The tandem repeat at chrX:45,606,270-45,606,355 (XLID25), which reveals a unique allele in the affected family members segregating with the phenotype, is located 65 bp downstream of the microRNA gene MIR222. It is a complex repeat consisting of two consecutive (CT)n and (GT)n sub-repeats separated by three thymidines (Fig. 2). After screening the entire control population of 100 healthy males by fragment analysis only two exhibited the same total length as in the L020 proband. We performed an additional screening by fragment analysis to differentiate (CT)n and (GT)n sub-repeats in those controls (Table S3). For that, we used a nested PCR primer annealing to the boundary that separates the sub-repeats, which gives an approximate estimation of CT copy number. To define the exact length of each individual repeat, amplicons of the 5X17 proband along with that of 23 control males were Sanger sequenced (Fig. 2). The sequenced controls included the samples with the estimated CT copy number equal to or one copy shorter than that of the proband, and the samples with the allele of the same total length as the proband.
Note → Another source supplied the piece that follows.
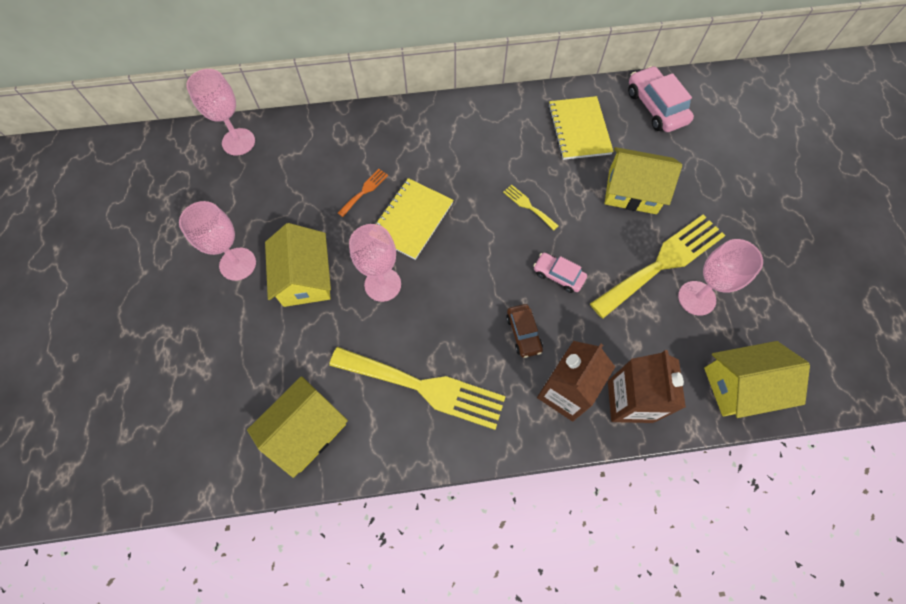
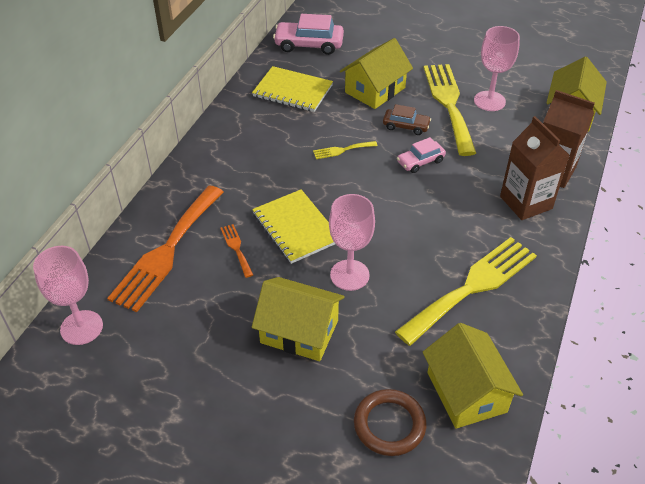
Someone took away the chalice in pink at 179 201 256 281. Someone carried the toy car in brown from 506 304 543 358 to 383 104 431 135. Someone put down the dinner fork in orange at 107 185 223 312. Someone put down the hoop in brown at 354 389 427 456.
The latter control samples demonstrated different copy numbers for both (CT)n and (GT)n sub-repeats (17 CT and 37 GT copies or 20 CT and 34 GT copies), compared to the proband who exhibited an allele with the highest CT copy number (21), while the GT unit number (33) was in the normal range of 24–37 copies, observed in the controls. Notably, none of the sequenced samples revealed the (CT)n sub-repeat longer than 20 copies.

Fig. 2
figure 2

ChrX:45,606,270-45,606,355 tandem repeat (XLID25) is located downstream of MIR222. Sanger sequencing revealed the longest (CT)n sub-repeat in L020 XLID patient (5X17, bottom line), compared to 23 unaffected males. Co18 is the unaffected sibling (5X19) from the same L020 family.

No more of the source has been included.